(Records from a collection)
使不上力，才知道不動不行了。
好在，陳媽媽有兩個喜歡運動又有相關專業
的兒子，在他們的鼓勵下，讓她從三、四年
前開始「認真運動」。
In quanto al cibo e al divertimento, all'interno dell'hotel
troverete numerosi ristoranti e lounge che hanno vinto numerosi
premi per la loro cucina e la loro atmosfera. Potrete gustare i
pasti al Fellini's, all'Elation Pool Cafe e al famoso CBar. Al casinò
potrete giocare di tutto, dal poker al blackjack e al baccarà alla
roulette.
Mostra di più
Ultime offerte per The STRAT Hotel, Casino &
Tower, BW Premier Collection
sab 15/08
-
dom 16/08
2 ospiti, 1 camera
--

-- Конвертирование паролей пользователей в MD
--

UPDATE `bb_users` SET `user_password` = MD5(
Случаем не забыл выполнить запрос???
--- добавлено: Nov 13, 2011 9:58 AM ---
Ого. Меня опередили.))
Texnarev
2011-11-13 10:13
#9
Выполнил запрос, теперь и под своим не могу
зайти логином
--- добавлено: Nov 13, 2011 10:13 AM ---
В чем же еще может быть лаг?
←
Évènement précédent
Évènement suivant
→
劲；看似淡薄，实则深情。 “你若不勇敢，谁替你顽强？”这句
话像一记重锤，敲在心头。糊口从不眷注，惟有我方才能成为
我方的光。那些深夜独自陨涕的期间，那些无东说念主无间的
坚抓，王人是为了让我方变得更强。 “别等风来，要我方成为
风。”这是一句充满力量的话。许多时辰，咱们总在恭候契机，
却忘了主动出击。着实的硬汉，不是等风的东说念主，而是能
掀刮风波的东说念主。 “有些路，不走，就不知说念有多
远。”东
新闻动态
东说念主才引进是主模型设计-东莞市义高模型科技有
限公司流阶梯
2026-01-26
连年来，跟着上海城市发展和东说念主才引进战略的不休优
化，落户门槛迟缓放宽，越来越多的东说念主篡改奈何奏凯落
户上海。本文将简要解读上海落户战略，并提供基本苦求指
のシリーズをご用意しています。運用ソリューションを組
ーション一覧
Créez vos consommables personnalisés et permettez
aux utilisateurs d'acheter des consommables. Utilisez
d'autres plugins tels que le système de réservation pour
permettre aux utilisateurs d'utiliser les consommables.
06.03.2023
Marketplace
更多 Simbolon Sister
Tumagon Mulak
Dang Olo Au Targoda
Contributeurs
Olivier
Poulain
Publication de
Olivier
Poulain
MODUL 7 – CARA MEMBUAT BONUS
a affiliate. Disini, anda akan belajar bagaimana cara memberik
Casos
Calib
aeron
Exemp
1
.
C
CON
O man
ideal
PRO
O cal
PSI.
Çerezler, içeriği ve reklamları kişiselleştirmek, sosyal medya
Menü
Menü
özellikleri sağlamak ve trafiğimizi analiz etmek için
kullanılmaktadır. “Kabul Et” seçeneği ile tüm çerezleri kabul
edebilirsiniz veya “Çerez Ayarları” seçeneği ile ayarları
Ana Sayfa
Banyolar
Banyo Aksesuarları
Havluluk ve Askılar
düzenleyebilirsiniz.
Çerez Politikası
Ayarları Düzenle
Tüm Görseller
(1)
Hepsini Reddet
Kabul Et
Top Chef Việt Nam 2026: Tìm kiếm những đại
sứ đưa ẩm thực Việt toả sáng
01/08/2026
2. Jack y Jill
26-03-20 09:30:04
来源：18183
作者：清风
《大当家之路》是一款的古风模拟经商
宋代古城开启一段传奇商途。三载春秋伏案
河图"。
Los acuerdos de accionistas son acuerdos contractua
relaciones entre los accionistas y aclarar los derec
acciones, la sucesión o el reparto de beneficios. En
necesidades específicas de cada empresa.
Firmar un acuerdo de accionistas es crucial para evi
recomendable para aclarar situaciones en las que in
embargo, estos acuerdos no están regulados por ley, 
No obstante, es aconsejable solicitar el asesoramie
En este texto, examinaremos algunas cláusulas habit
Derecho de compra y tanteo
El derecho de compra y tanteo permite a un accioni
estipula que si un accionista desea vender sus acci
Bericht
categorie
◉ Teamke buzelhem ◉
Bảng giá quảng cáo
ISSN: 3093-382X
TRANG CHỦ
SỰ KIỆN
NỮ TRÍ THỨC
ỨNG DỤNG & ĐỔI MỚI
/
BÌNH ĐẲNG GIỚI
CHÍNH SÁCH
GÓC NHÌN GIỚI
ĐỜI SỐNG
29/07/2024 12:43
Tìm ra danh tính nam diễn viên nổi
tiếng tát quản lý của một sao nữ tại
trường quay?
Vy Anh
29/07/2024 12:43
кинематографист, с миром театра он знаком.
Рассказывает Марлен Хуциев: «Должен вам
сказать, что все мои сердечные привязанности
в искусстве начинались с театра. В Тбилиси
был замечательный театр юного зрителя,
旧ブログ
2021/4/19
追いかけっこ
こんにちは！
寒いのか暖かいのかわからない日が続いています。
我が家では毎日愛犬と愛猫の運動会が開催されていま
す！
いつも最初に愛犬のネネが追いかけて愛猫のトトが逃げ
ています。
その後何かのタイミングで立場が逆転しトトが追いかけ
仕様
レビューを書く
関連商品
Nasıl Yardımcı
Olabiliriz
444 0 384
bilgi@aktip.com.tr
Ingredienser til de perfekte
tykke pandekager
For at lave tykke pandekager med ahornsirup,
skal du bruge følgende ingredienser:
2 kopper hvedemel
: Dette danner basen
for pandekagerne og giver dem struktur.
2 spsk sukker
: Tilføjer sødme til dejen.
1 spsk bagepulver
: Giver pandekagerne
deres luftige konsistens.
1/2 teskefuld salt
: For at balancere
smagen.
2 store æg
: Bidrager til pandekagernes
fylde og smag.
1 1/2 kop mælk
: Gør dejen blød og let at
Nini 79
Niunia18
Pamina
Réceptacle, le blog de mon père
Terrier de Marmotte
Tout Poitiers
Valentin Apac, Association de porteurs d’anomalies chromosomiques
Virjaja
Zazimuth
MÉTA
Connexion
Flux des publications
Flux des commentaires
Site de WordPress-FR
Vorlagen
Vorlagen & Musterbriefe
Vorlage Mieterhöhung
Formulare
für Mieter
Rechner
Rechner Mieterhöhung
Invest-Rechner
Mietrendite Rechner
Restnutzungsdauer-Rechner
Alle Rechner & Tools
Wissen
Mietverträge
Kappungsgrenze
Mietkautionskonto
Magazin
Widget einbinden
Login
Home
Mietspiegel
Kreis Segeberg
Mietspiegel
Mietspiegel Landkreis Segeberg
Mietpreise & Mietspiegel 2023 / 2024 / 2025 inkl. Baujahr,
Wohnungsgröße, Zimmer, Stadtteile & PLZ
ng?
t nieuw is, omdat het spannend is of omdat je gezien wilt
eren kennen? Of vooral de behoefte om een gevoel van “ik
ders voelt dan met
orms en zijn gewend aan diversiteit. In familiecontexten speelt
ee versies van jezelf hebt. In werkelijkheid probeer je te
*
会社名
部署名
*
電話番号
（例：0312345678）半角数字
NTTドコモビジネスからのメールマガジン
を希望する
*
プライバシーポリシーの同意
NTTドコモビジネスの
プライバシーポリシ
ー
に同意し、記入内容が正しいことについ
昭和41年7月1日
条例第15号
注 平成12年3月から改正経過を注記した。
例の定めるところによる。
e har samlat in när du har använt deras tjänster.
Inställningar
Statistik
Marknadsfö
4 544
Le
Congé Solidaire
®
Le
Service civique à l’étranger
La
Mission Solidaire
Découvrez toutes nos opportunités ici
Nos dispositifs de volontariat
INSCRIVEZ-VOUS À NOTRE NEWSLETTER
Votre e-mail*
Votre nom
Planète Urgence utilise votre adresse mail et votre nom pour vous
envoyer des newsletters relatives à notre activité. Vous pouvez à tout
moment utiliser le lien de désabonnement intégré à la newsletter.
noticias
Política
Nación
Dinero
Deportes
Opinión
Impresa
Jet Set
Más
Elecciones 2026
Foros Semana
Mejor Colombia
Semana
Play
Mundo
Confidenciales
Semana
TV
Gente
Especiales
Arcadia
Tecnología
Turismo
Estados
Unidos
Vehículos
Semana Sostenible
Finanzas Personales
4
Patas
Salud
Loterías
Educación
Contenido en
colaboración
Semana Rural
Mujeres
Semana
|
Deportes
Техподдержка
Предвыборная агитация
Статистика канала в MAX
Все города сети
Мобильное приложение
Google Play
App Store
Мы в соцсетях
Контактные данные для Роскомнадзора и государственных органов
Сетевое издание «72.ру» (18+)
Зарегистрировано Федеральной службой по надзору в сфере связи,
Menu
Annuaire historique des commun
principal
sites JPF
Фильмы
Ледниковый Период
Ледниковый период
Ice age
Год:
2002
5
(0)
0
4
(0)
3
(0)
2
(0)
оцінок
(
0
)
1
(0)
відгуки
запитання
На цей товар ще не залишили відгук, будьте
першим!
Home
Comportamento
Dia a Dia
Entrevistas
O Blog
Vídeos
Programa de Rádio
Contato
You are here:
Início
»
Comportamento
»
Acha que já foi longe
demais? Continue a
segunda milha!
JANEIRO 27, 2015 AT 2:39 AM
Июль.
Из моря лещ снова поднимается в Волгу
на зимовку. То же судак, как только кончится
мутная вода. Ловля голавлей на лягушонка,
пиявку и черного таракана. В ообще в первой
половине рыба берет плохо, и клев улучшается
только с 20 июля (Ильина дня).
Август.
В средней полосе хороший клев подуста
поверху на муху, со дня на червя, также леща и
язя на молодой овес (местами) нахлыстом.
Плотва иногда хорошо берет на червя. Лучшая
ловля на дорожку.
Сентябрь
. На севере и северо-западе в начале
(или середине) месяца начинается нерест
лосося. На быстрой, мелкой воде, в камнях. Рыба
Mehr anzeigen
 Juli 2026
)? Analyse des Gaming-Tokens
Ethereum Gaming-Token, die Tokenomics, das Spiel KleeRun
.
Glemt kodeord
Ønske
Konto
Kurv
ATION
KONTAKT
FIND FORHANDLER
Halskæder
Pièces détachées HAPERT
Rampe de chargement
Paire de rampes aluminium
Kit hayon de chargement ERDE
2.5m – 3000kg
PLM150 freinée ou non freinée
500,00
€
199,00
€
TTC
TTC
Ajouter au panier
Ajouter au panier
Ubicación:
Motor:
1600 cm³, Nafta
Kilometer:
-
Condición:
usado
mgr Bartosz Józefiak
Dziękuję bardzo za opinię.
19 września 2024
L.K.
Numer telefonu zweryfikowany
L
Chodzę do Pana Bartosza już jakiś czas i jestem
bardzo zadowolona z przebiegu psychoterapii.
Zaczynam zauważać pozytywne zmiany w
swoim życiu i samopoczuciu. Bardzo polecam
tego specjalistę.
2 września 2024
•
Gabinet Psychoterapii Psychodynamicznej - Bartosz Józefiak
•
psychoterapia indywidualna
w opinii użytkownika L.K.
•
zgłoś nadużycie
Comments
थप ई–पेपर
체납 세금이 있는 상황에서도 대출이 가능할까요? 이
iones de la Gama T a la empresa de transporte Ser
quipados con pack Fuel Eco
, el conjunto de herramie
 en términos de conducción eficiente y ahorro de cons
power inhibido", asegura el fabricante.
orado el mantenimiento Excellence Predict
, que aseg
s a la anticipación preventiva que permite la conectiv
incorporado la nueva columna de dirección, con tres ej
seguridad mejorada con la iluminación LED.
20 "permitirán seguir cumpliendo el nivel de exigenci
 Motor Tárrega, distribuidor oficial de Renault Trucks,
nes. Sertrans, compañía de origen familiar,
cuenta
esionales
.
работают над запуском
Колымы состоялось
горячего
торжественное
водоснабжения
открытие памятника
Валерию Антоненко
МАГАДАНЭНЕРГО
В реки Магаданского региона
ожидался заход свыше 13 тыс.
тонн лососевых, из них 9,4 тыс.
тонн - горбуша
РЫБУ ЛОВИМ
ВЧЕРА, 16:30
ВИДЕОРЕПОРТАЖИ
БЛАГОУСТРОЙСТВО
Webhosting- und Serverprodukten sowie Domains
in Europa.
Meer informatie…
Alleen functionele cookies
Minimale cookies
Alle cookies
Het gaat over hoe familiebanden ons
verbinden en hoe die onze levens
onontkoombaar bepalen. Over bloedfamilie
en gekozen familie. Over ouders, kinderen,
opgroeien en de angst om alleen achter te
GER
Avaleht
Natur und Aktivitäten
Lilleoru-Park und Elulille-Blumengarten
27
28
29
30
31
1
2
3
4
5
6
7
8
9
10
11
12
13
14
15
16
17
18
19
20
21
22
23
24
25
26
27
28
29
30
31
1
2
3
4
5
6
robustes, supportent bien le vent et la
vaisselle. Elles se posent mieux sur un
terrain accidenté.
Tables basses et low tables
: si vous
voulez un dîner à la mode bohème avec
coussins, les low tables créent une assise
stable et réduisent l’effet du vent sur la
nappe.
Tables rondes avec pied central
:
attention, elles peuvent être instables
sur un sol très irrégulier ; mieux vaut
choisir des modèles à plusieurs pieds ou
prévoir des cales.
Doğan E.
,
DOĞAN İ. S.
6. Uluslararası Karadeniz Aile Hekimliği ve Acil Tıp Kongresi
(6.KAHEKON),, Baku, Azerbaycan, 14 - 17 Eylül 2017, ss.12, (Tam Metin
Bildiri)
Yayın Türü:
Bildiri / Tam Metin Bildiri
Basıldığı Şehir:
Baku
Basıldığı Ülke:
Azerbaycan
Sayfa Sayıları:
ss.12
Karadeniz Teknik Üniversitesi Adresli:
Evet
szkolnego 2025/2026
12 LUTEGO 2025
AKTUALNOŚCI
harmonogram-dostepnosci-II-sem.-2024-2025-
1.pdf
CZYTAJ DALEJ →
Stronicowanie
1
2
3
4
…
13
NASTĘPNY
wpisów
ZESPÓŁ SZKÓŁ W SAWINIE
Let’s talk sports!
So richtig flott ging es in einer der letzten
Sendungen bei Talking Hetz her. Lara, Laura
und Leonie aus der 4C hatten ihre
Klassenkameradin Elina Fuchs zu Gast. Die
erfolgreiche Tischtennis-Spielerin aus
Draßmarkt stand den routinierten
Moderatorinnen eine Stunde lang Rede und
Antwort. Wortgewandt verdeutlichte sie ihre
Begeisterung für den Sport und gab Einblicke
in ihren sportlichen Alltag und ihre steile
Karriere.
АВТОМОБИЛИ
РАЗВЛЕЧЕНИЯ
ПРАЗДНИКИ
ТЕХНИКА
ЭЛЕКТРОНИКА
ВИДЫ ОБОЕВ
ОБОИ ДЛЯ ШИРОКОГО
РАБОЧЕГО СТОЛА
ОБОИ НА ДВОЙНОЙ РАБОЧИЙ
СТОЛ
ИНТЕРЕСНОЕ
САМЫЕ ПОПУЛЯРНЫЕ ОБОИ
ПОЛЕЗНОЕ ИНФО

__Brief__. From the entries above, give again exactly the lines running from the line with "s a la anticipación" to the line with "voulez un dîner à la mode bohème avec"; include both of those lines.

__Solution to the exercise__.
s a la anticipación preventiva que permite la conectiv
incorporado la nueva columna de dirección, con tres ej
seguridad mejorada con la iluminación LED.
20 "permitirán seguir cumpliendo el nivel de exigenci
 Motor Tárrega, distribuidor oficial de Renault Trucks,
nes. Sertrans, compañía de origen familiar,
cuenta
esionales
.
работают над запуском
Колымы состоялось
горячего
торжественное
водоснабжения
открытие памятника
Валерию Антоненко
МАГАДАНЭНЕРГО
В реки Магаданского региона
ожидался заход свыше 13 тыс.
тонн лососевых, из них 9,4 тыс.
тонн - горбуша
РЫБУ ЛОВИМ
ВЧЕРА, 16:30
ВИДЕОРЕПОРТАЖИ
БЛАГОУСТРОЙСТВО
Webhosting- und Serverprodukten sowie Domains
in Europa.
Meer informatie…
Alleen functionele cookies
Minimale cookies
Alle cookies
Het gaat over hoe familiebanden ons
verbinden en hoe die onze levens
onontkoombaar bepalen. Over bloedfamilie
en gekozen familie. Over ouders, kinderen,
opgroeien en de angst om alleen achter te
GER
Avaleht
Natur und Aktivitäten
Lilleoru-Park und Elulille-Blumengarten
27
28
29
30
31
1
2
3
4
5
6
7
8
9
10
11
12
13
14
15
16
17
18
19
20
21
22
23
24
25
26
27
28
29
30
31
1
2
3
4
5
6
robustes, supportent bien le vent et la
vaisselle. Elles se posent mieux sur un
terrain accidenté.
Tables basses et low tables
: si vous
voulez un dîner à la mode bohème avec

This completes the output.